You are adaptative and so is your writing

Your writing reflects who you are. It naturally adapts to the diverse situations of your life.

When you are writing a scientific paper, or a letter to your significant other, the word choices you make are different. However, the existing next word predictors don't take into account the kind of communication you are performing.

Would't it be great if the words you get while typing are just right for the moment?

A next word predictor ready to follow your steps

Next is a word prediction tool that helps you write more effectively. It keeps different data sets for different kinds of written communications:

  • Tweets;
  • Blog posts;
  • News articles;
  • And much more to come!

No more slang when writing an important business email. No more jargon when writing an SMS to your kids.
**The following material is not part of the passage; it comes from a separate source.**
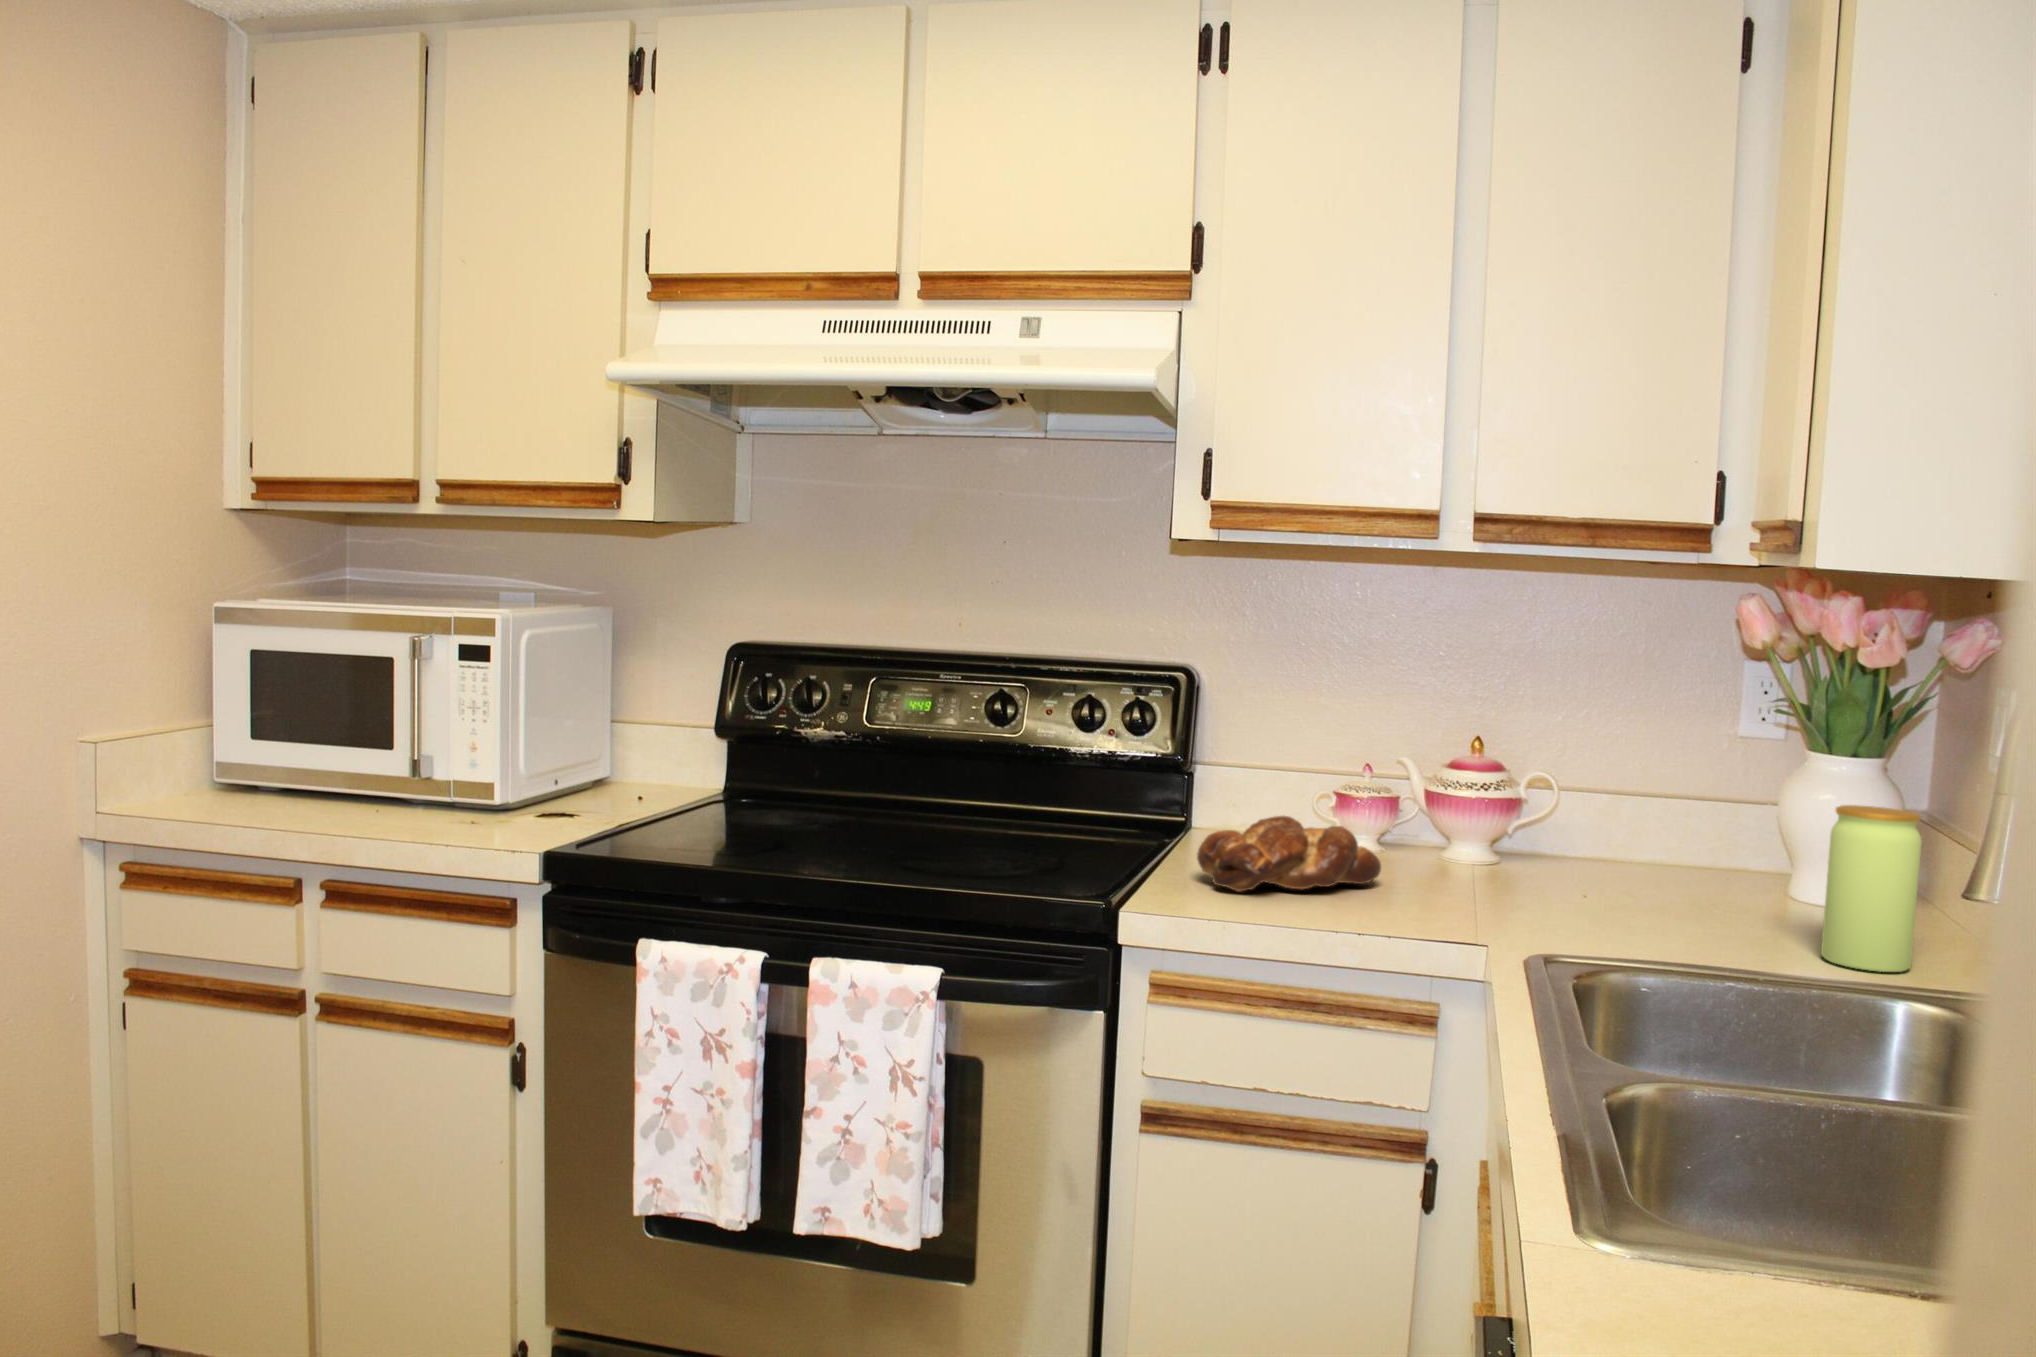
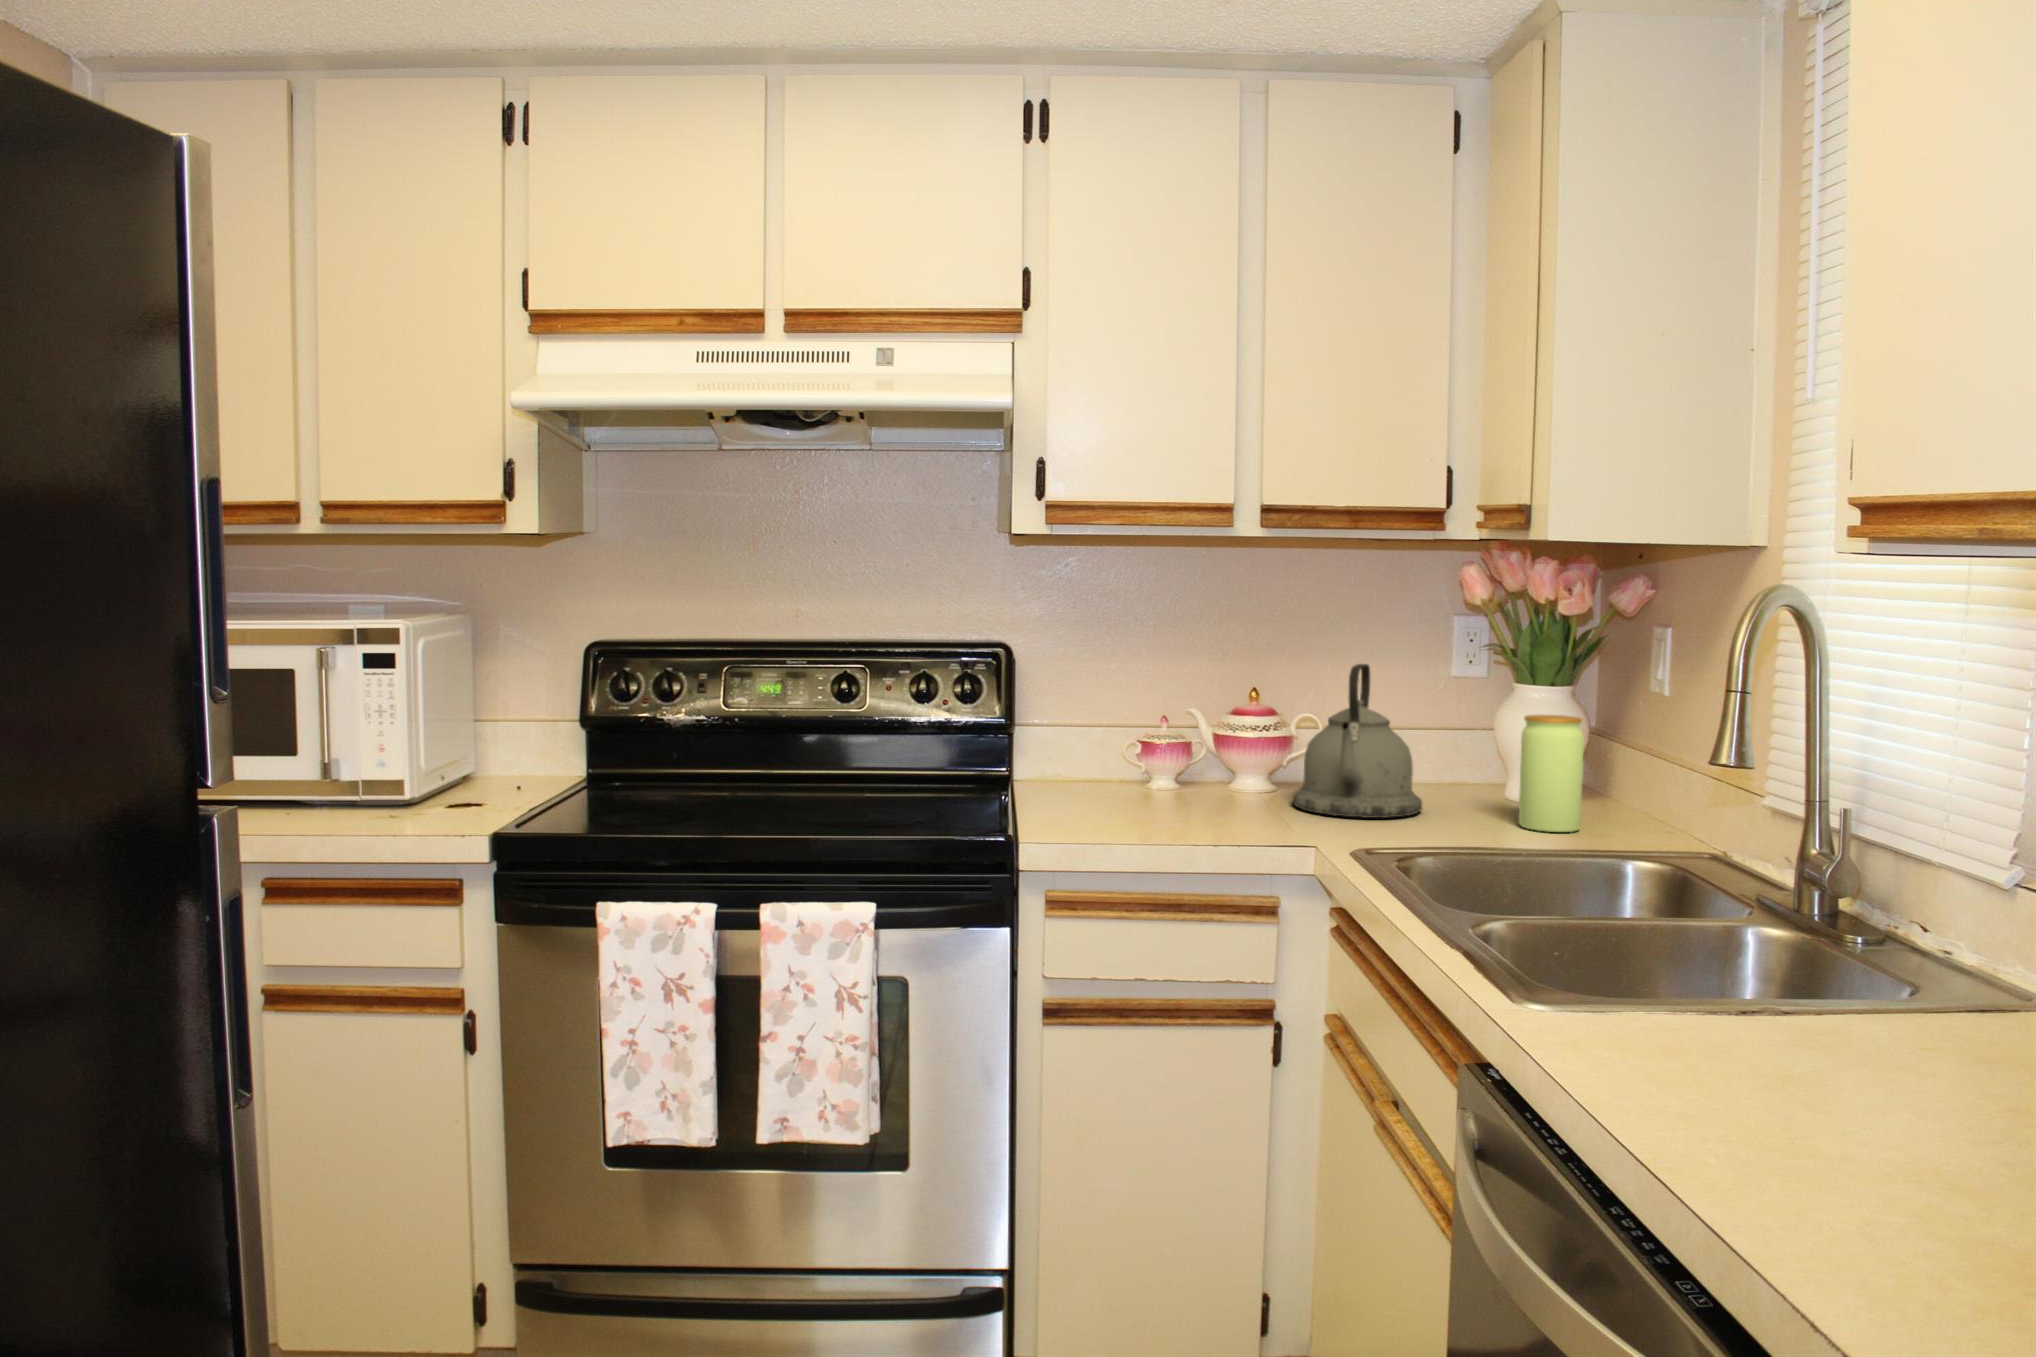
kettle: none [1520,720,1699,928] -> present [1293,664,1422,818]
bread loaf: present [1197,816,1381,891] -> none [1052,755,1188,817]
Using Deep Learning technology

Most word predictors are based in n-grams and, thus, are not context aware.

I bought an apple. I am eating the ___
In this example “apple” is more likely than “banana”, but the n-gram model may fail to detect.

Neural networks can use the context through a technique called long short term memory (LSTM) [1].
A Recurrent neural network gives itself feedback from past experiences.
Source [1]

LSTM and Embedding

Embedding is a technique to convert words into values. Using this approach, we may notice that “dog” and “cat” are similar terms. The values are learned during the training phase.

Word embeddings are stored in a lookup table. Given a word, the word vector of numbers is returned. Given a sentence, a matrix of vectors for each word in the sentence is returned.
Source: [1]

Model Training and Next Steps

  • The recurrent neural network was trainned using the first 100,000 lines of the blogs and news data sets, and the first 200,000 of the twitter data set.
  • We used a context of 15 words, and a neural network with 100 neurons per hidden layer (2).
  • Next steps would be scaling the model and building an app that is aware of the application being used and the interlocutor. That way the predictions can be even more targeted.

[1] Understanding Natural Language with Deep Neural Networks Using Torch. Soumith Chintala and Wojciech Zaremba http://devblogs.nvidia.com/parallelforall/understanding-natural-language-deep-neural-networks-using-torch/